■ TASK GOAL ■
Rewrite every line of the records below as a Markdown table with a column named No. holding the row number and a column named Entry holding the line. Skip blank lines, and leave the pictures out of the answer.

■ RECORDS TO PROCESS ■
## START

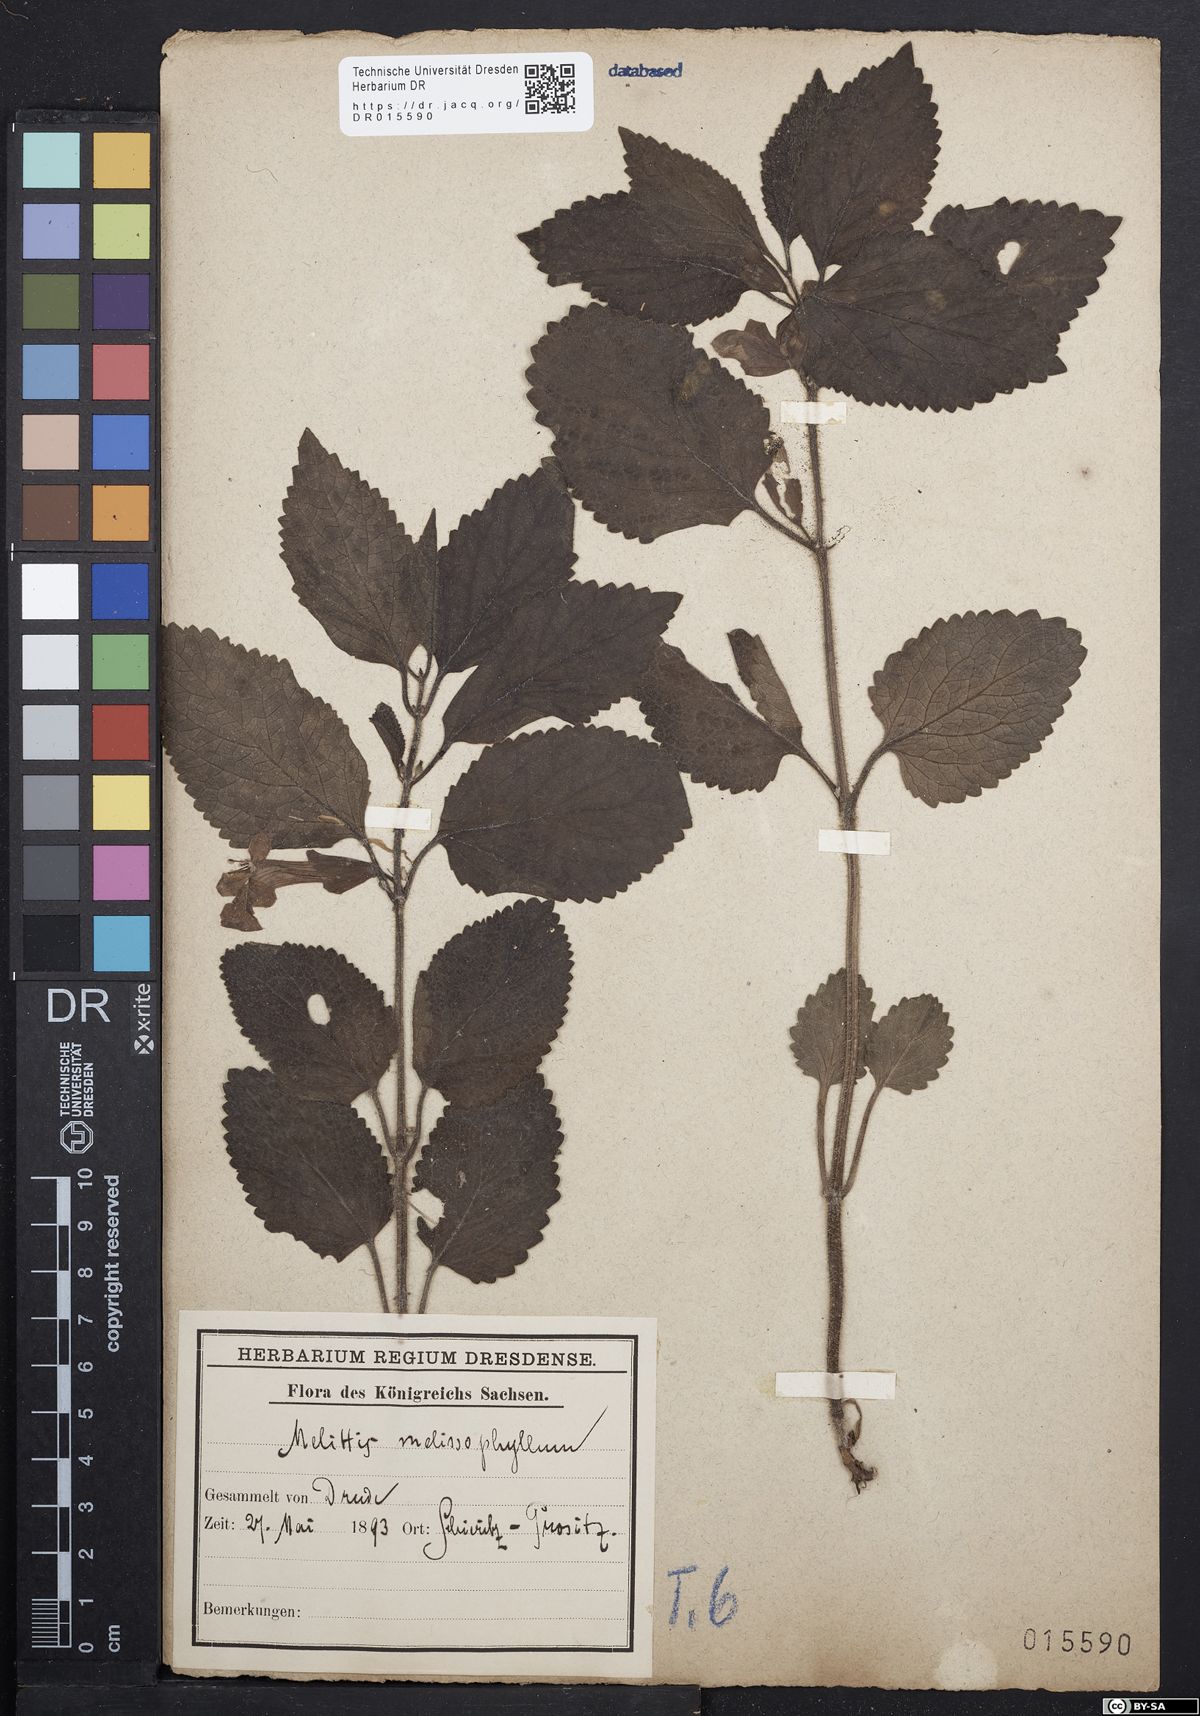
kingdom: Plantae
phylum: Tracheophyta
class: Magnoliopsida
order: Lamiales
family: Lamiaceae
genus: Melittis
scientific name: Melittis melissophyllum
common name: Bastard balm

## END

■ RESPONSE FOR THIS EXERCISE ■
| No. | Entry |
|---|---|
| 1 | kingdom: Plantae |
| 2 | phylum: Tracheophyta |
| 3 | class: Magnoliopsida |
| 4 | order: Lamiales |
| 5 | family: Lamiaceae |
| 6 | genus: Melittis |
| 7 | scientific name: Melittis melissophyllum |
| 8 | common name: Bastard balm |